# John Deere Seat Suspension Springs Upgrade



## FlowRider (Apr 7, 2019)

I was checking out available accessories from John Deere for my X350 on Deere's website, and I noticed that an owner can upgrade the seat by adding two additional springs for increased cushioning from taking shots to your spine from terrain and the occasional pothole or edge you don't see in your pathway. I have had one nice spinal jolt to let me know the solid axle transfers body shots right into your pelvis and back.

I still have a strong back with no injuries and I want to keep it that way.

So I special ordered a full set of springs for my seat to upgrade it.

Much more comfortable and looking forward to cutting the yard...!

Original factory setup with two springs:


----------



## FlowRider (Apr 7, 2019)

Upgrade parts ready to be installed:


----------



## FlowRider (Apr 7, 2019)

And finished upgrade installed. I replaced with all new springs.

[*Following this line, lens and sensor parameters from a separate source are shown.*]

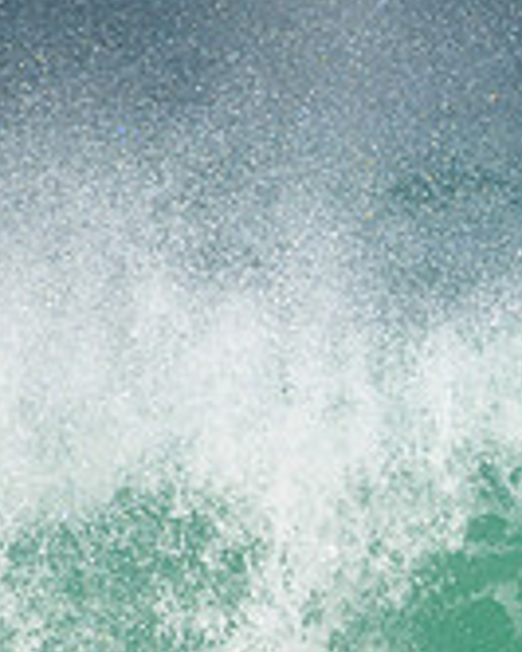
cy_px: 564
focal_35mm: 2625
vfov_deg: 0.7
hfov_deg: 0.6
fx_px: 50646
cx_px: 969
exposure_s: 1/2000
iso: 640
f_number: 11
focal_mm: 800
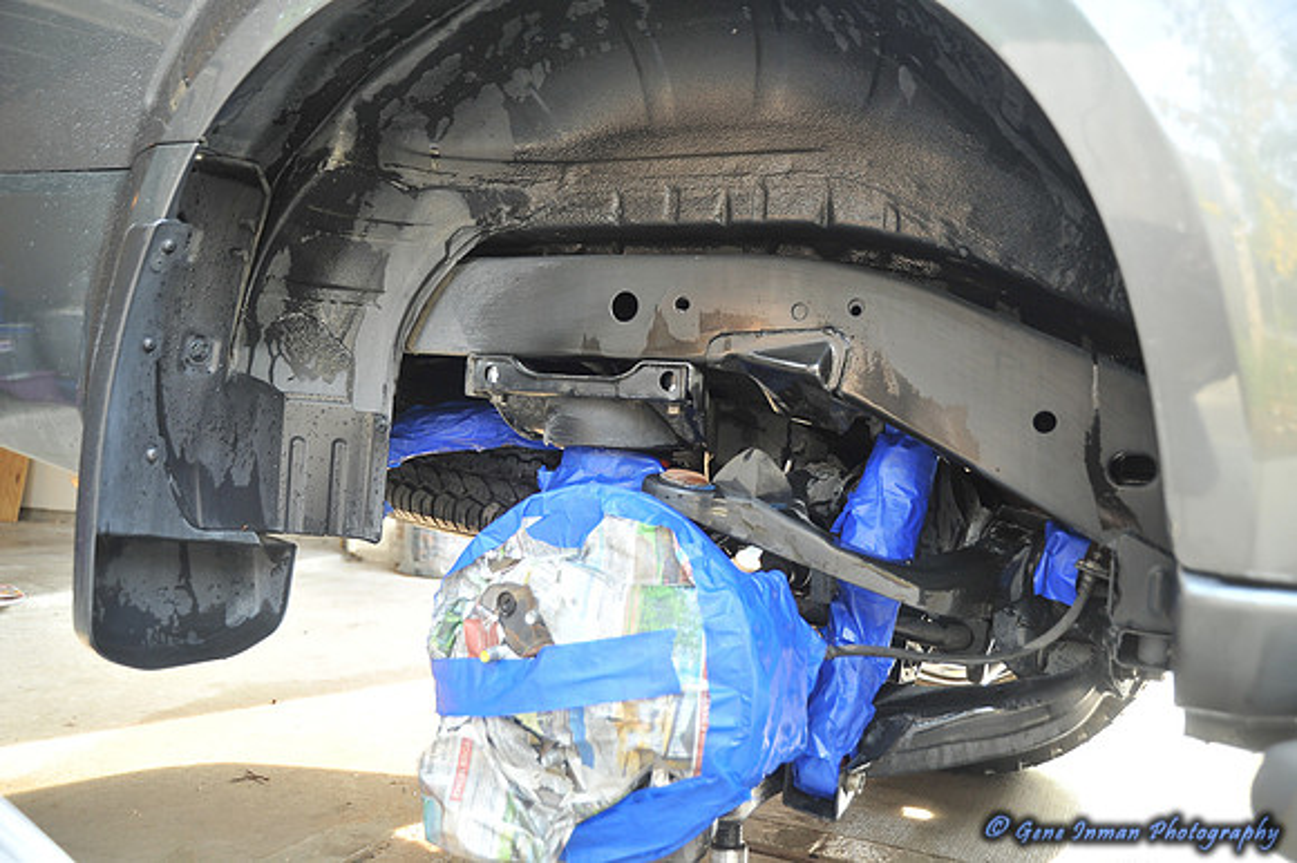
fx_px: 1152
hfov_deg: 58.7
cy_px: 432
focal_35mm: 32
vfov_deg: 41.1
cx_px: 648
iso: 560
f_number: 4.5
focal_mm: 32
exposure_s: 1/60
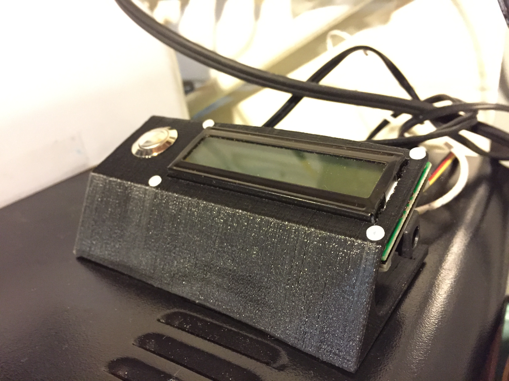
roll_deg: +3.2
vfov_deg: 48.2
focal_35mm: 29
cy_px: 190
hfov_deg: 61.7
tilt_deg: -24.1
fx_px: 426
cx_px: 254
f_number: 2.2
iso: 800
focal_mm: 4.15
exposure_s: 1/15
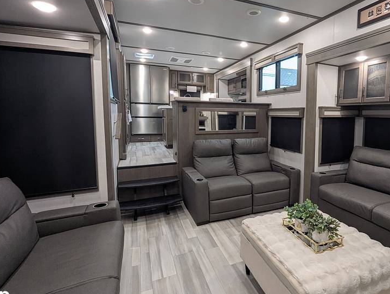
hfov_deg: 86.4
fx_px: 203
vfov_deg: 71.4
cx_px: 237
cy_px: 127
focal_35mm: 18
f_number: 2.2
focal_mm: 1.95
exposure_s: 1/23.8
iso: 75
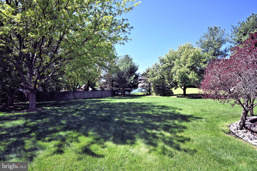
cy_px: 86
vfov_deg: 67.4
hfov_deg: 90.0
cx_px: 128
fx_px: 128
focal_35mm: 18
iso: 200
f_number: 5
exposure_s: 1/640
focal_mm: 12
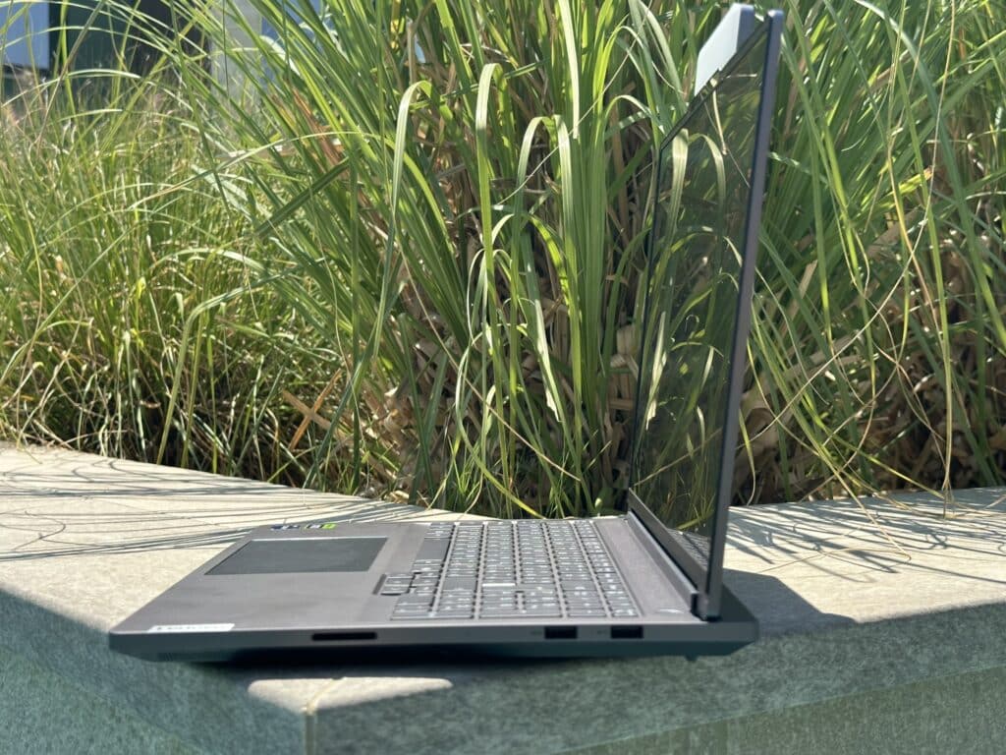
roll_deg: -1.7
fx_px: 1395
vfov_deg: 30.3
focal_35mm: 48
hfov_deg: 39.7
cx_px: 503
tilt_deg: -1.7
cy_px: 378
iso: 64
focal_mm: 6.86
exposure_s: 1/2114
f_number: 1.78
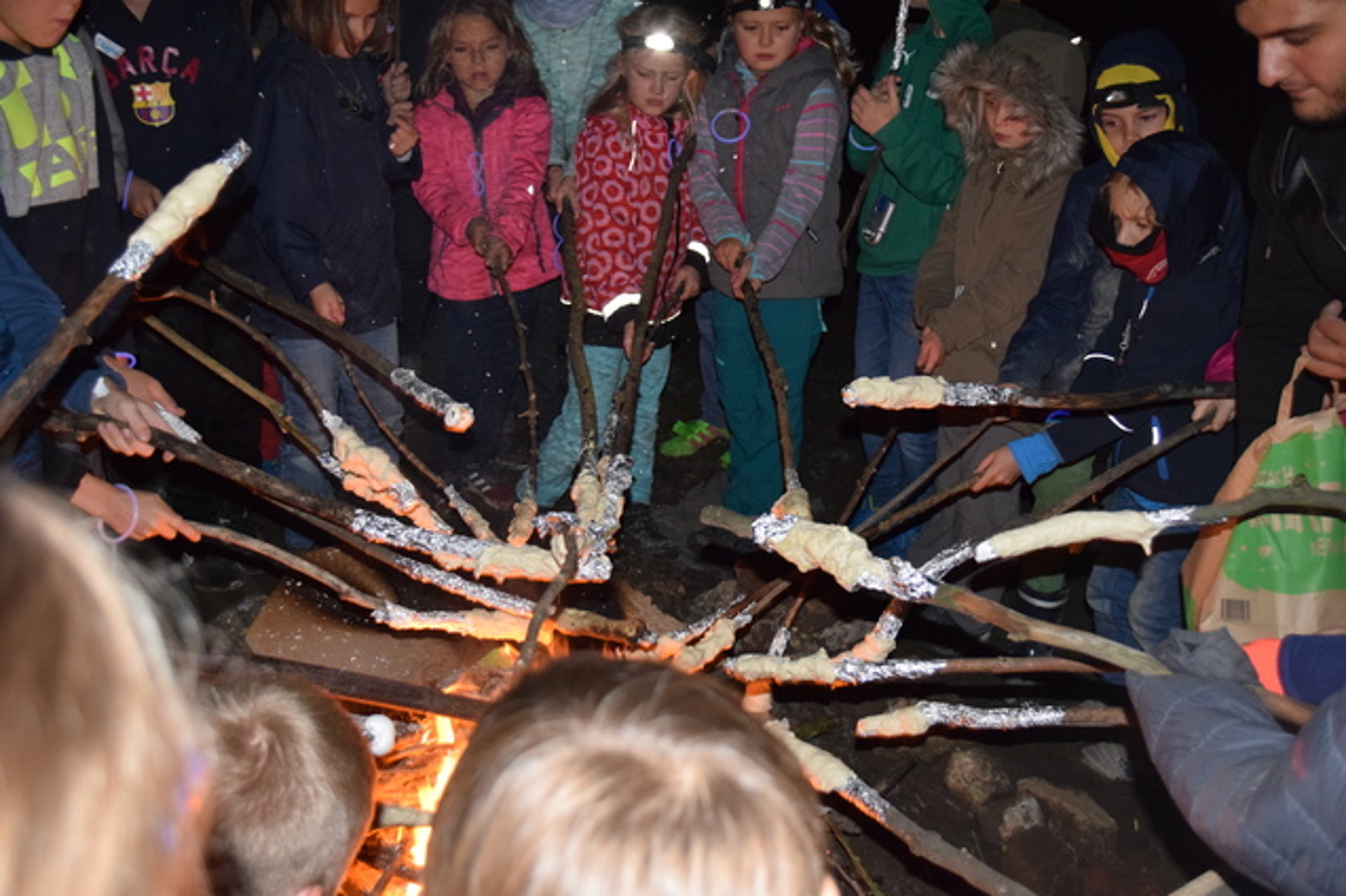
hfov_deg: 53.2
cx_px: 673
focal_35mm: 36
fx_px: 1345
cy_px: 448
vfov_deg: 36.8
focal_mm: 24
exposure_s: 1/60
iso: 2500
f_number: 4
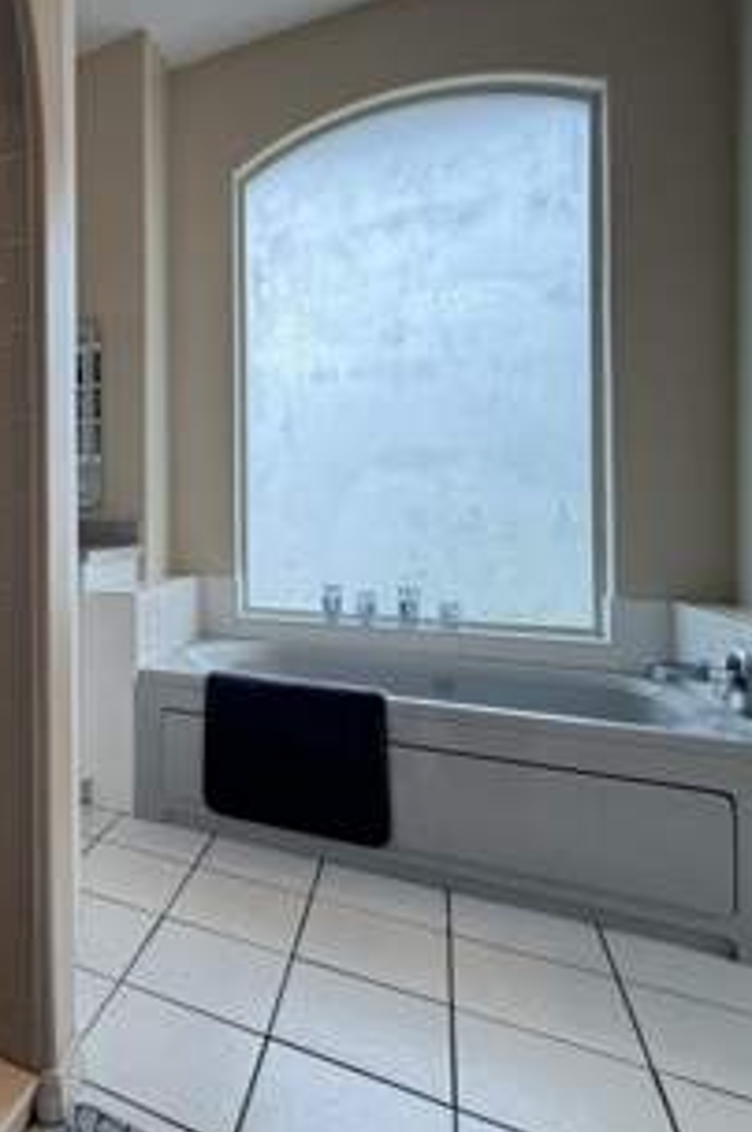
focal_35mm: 23
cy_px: 505
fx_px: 722
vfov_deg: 75.9
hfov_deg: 44.1
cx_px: -48
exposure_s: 1/120
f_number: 2.2
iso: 125
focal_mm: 2.22
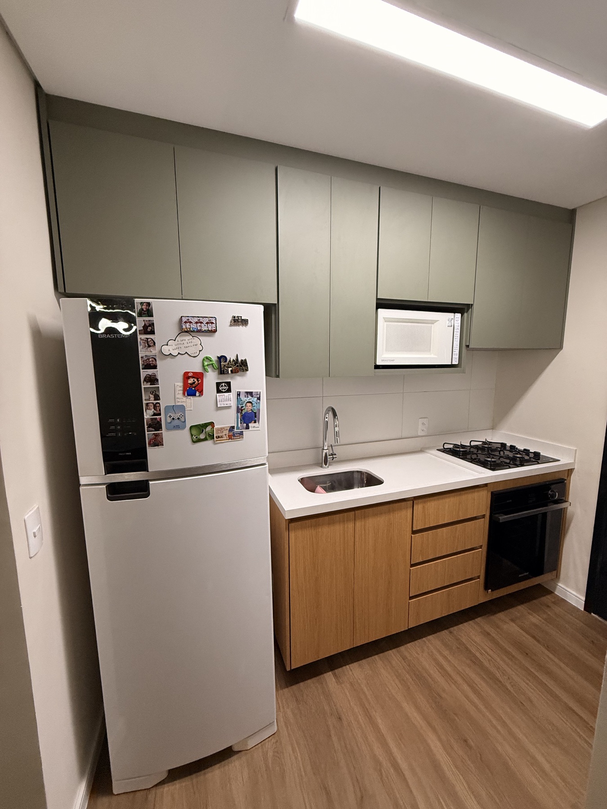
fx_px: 327
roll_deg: -0.1
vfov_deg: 102.1
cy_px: 404
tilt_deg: -8.6
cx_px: 304
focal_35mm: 14
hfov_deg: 85.7
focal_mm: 2.22
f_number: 2.2
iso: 250
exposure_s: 1/120
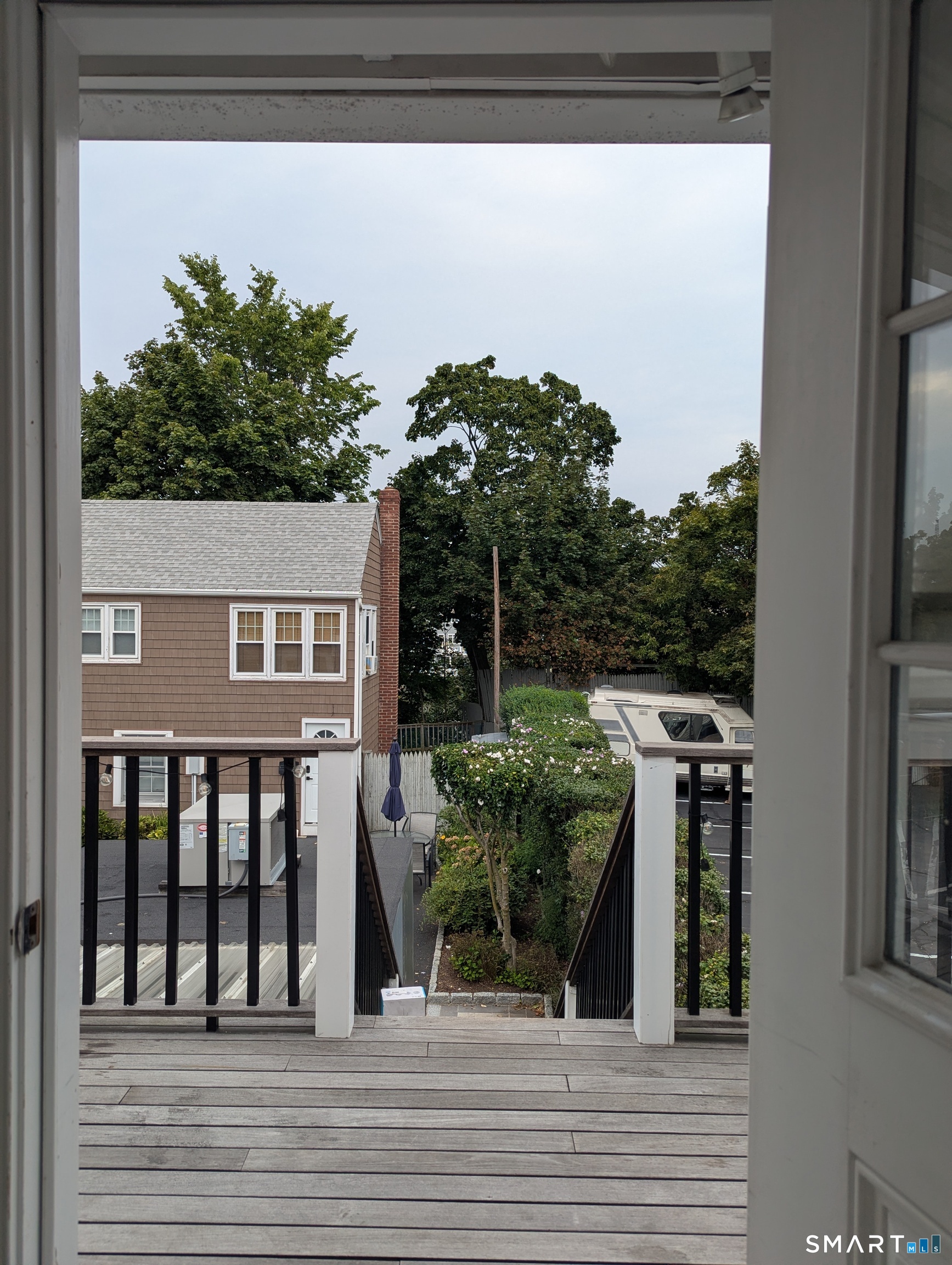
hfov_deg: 56.9
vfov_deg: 71.5
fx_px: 878
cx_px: 476
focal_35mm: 24
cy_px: 632
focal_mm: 6.81
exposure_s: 1/690
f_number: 1.85
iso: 51
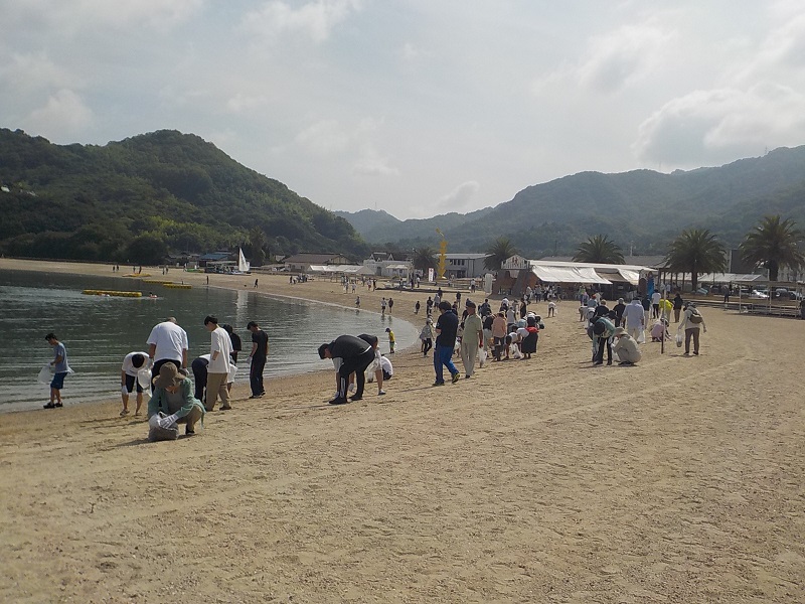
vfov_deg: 37.7
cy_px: 302
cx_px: 402
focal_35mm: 38
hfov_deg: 49.0
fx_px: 884
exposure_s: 1/800
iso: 125
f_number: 7.3
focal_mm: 5.2
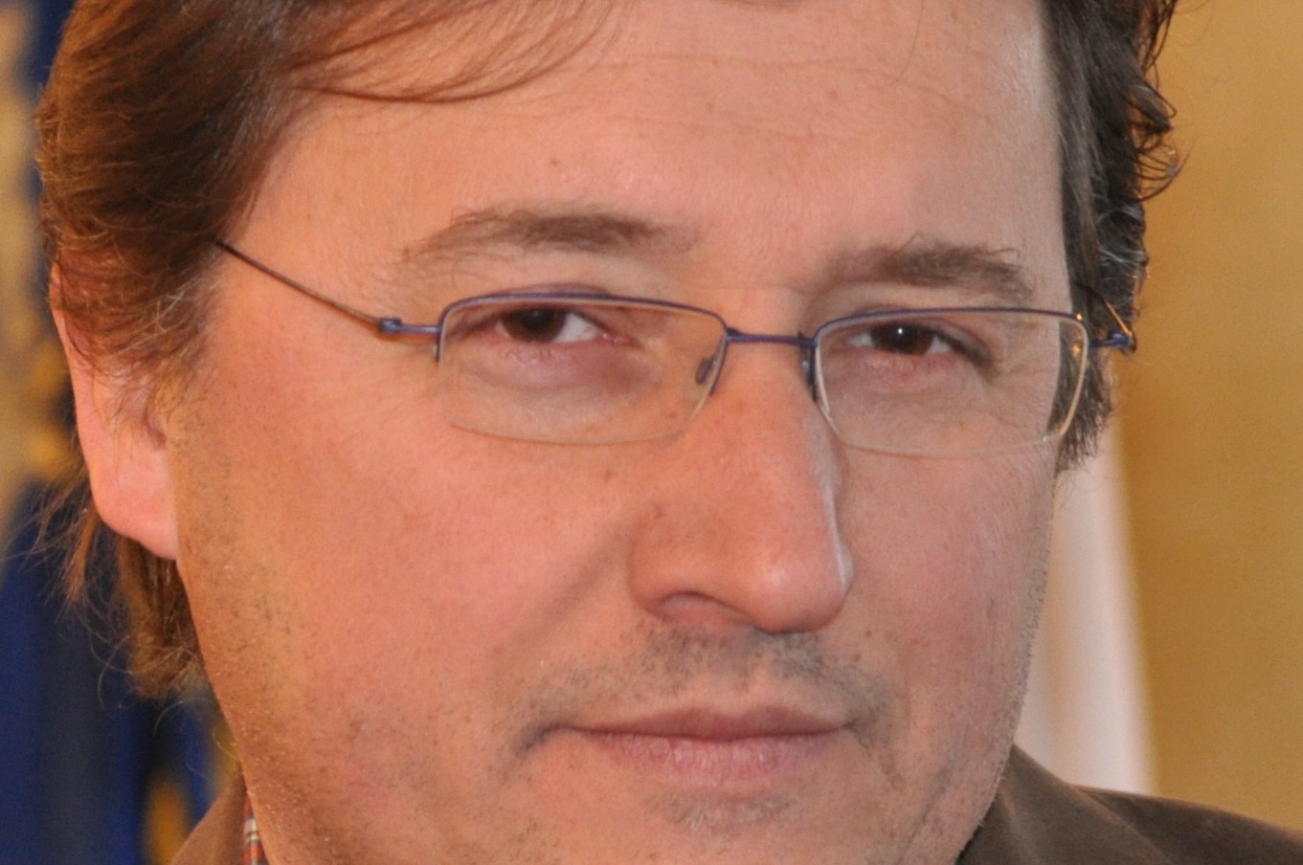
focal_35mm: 82
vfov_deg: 16.5
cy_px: 432
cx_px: 652
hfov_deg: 24.6
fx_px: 2982
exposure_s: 1/30
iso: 800
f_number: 4
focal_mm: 55
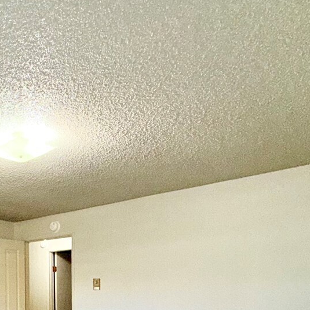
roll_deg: +0.5
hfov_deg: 41.2
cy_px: 291
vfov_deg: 40.7
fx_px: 375
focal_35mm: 37
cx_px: 27
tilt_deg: +0.1
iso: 80
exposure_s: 1/122
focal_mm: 2.22
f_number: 2.2
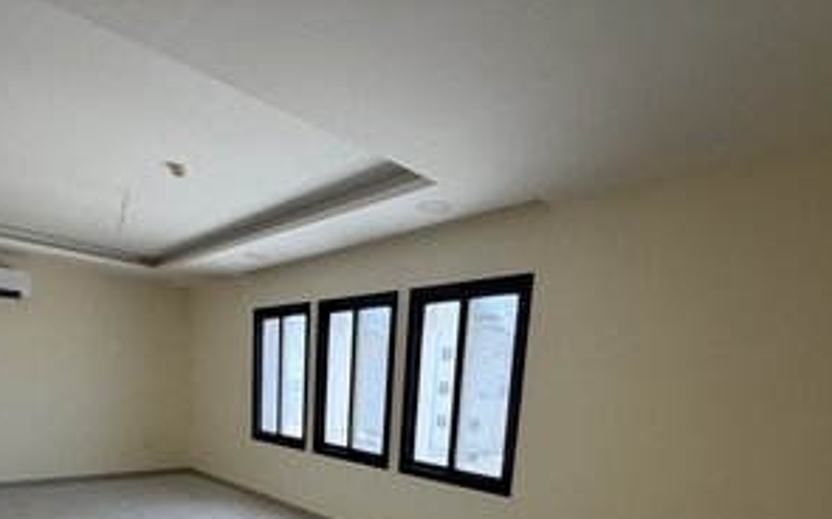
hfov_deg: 77.0
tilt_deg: -9.7
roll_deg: -3.5
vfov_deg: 46.9
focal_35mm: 23
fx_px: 521
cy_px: 481
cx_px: 382
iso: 125
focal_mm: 2.22
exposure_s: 1/121
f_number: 2.2
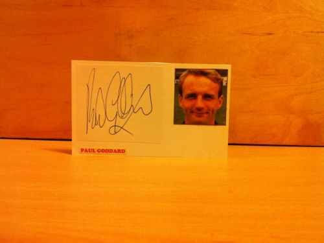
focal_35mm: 35
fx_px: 328
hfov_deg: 52.6
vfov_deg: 40.7
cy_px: 122
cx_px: 162
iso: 250
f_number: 2.8
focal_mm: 3.85
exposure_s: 1/15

$7.50 a piece. Well worth it for that Cadillac-like lawn tractor ride.

Okay, maybe not that nice, but better than before, anyway!


----------



## FlowRider (Apr 7, 2019)

I took my lawn tractor for a ride around in my back yard before I put it away in the garage.

It is a huge improvement in how comfortable the tractor ride now feels; very pleased with this....

I had no idea how much more comfortable the ride would be from such a small change. Happy.


----------